J1: Incentivizing Thinking in LLM-as-a-Judge via Reinforcement Learning
The progress of AI is bottlenecked by the quality of evaluation, and powerful LLM-as-a-Judge models have proved to be a core solution. Improved judgment ability is enabled by stronger chain-of-thought reasoning, motivating the need to find the best recipes for training such models to think. In this work we introduce J1, a reinforcement learning approach to training such models. Our method converts both verifiable and non-verifiable prompts to judgment tasks with verifiable rewards that incentivize thinking and mitigate judgment bias.
For models, the ability to judge predictions is a vital process that is applied at all stages of development: during training and inference to provide a reward or verification signal, and during final benchmark evaluation to judge performance.

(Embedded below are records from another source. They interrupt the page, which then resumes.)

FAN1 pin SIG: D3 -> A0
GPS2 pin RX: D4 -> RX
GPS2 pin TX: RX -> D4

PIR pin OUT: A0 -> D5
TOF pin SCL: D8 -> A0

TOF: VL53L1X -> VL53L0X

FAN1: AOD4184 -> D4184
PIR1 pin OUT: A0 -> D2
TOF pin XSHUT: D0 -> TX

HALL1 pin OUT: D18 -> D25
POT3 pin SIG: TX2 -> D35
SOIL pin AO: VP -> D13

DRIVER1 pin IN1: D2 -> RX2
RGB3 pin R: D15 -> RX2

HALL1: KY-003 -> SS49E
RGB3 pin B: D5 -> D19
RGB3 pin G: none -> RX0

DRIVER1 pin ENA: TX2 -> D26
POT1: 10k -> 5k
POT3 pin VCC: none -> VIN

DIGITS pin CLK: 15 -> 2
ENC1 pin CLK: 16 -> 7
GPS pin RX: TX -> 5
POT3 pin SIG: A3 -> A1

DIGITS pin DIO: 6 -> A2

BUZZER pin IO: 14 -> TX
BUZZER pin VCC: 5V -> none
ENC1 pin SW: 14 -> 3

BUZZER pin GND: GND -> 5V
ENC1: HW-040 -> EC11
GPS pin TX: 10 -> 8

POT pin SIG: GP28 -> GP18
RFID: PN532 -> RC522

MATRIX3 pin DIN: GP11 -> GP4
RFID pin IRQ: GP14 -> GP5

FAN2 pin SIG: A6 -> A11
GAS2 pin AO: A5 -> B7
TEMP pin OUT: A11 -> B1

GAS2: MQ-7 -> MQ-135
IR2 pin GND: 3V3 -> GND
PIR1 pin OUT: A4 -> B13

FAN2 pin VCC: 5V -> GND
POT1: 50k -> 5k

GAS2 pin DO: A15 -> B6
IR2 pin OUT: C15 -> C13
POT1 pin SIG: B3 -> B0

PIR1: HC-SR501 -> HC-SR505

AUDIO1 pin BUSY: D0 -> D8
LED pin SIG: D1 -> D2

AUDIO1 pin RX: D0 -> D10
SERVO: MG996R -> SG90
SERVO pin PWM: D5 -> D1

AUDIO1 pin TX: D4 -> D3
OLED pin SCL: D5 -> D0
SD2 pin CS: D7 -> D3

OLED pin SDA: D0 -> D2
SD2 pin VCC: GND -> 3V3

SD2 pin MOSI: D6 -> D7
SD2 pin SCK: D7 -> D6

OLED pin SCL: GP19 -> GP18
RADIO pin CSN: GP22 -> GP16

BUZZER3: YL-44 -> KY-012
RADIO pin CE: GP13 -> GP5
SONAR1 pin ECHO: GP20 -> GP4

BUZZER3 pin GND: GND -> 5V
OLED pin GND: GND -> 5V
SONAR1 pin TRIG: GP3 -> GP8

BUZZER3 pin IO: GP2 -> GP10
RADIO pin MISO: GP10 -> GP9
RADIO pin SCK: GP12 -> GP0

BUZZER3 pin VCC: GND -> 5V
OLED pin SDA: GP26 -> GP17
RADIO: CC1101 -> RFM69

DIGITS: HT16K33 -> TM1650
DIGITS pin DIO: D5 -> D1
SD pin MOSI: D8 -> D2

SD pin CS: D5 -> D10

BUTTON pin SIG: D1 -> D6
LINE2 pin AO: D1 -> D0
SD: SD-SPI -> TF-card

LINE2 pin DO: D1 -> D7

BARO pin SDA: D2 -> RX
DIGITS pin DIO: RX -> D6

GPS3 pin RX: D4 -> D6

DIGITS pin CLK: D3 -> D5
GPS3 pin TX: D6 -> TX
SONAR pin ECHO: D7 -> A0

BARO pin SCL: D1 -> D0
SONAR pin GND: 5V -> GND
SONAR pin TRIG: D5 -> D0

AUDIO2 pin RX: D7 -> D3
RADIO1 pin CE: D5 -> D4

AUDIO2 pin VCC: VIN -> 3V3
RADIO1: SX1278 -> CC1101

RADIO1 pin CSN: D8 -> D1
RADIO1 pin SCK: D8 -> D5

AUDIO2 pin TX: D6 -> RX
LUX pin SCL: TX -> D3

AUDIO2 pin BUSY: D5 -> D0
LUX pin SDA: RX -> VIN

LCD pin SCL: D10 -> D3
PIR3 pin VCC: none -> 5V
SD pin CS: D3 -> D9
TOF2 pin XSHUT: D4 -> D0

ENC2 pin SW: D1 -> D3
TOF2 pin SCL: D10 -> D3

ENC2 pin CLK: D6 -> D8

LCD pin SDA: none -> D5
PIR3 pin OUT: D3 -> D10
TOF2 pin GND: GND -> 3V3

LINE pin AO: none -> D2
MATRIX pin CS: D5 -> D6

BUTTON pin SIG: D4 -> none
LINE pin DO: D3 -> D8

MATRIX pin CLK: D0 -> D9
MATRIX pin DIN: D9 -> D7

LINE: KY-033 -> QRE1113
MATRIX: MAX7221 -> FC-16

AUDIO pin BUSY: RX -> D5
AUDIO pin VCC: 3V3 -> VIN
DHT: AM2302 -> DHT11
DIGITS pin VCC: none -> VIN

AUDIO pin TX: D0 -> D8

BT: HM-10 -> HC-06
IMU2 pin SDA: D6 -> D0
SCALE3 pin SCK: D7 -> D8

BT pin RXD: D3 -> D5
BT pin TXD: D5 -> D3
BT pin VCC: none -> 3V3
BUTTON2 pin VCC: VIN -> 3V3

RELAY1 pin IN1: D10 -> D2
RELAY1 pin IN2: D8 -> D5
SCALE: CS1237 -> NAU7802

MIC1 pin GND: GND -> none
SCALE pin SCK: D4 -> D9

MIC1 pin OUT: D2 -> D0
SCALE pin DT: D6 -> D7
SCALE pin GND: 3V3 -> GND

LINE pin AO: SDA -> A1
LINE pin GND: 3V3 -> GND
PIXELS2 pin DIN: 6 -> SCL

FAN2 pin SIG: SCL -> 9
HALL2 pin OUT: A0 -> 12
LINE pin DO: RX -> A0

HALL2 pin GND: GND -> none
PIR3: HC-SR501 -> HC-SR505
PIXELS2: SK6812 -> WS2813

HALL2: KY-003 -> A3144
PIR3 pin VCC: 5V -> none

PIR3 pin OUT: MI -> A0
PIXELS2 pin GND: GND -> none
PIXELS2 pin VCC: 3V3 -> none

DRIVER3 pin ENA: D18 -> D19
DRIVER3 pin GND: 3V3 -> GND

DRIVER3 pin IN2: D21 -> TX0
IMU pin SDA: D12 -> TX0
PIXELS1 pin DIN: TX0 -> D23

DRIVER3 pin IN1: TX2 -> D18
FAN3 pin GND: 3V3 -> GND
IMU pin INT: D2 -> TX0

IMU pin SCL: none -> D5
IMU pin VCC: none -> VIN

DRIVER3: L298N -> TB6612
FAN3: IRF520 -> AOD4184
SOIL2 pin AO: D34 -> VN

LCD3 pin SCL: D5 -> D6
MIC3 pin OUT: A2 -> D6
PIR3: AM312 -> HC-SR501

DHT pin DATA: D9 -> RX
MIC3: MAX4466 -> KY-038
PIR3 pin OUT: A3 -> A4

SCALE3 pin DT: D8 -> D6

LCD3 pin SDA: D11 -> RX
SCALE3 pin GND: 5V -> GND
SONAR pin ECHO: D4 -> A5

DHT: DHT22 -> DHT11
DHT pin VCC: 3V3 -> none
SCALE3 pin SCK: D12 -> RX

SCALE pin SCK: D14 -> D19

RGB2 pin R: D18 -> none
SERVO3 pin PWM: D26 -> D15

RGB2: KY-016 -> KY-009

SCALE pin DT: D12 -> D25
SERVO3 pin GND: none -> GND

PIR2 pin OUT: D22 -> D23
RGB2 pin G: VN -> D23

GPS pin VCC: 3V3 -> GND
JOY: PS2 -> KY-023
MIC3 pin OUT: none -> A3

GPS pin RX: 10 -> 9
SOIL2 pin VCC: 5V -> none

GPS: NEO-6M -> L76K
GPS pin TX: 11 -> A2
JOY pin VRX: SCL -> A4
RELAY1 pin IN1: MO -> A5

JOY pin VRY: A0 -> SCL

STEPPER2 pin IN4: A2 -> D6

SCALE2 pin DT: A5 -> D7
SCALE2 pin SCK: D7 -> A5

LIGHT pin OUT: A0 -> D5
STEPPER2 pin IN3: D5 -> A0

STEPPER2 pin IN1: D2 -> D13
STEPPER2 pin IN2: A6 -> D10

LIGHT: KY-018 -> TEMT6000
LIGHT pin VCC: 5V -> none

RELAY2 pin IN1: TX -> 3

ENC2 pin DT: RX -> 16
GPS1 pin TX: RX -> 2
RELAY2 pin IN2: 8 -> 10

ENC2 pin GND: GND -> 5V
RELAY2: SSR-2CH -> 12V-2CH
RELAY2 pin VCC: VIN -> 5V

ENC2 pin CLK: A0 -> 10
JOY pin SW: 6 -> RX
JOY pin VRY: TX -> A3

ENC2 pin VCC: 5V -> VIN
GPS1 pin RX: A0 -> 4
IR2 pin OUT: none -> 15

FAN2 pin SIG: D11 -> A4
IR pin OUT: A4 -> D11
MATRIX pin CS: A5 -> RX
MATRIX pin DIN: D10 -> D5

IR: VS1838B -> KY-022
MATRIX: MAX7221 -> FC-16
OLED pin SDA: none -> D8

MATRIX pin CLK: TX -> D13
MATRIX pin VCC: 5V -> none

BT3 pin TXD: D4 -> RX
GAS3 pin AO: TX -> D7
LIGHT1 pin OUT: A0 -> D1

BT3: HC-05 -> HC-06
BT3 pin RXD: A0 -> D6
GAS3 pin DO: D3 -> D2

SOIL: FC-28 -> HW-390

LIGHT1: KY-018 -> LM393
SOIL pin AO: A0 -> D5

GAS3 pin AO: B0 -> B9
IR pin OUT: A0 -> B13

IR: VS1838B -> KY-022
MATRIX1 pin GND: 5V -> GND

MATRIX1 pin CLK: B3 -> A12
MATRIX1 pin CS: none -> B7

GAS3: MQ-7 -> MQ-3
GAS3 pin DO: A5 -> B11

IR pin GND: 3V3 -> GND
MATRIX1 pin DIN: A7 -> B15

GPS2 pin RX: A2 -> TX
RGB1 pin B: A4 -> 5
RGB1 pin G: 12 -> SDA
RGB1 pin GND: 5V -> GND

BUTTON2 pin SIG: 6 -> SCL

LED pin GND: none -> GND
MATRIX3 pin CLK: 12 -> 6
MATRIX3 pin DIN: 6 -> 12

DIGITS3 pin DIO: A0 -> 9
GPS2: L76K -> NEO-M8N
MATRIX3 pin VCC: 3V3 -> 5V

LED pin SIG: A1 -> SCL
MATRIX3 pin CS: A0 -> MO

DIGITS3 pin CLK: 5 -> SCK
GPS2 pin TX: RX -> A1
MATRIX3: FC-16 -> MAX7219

First, we convert the judgment task into a verifiable task for both verifiable (e.g., math problems) and typically subjective, non-verifiable prompts (e.g., user prompts from WildChat (Zhao et al., 2024)). This enables us to train a generalist judge across many types of tasks. To achieve this, we construct synthetic data for both categories of prompts by generating a high quality and a low quality response, such that pairwise judgment predictions are verifiable during training. We then train both the reasoning steps and judgment using Group Relative Policy Optimization Algorithm (GRPO; Shao et al. 2024), utilizing a seed prompt and reward schemes designed to encourage thinking during judgment, in analogy to the approach in DeepSeek-R1 (Guo et al., 2025).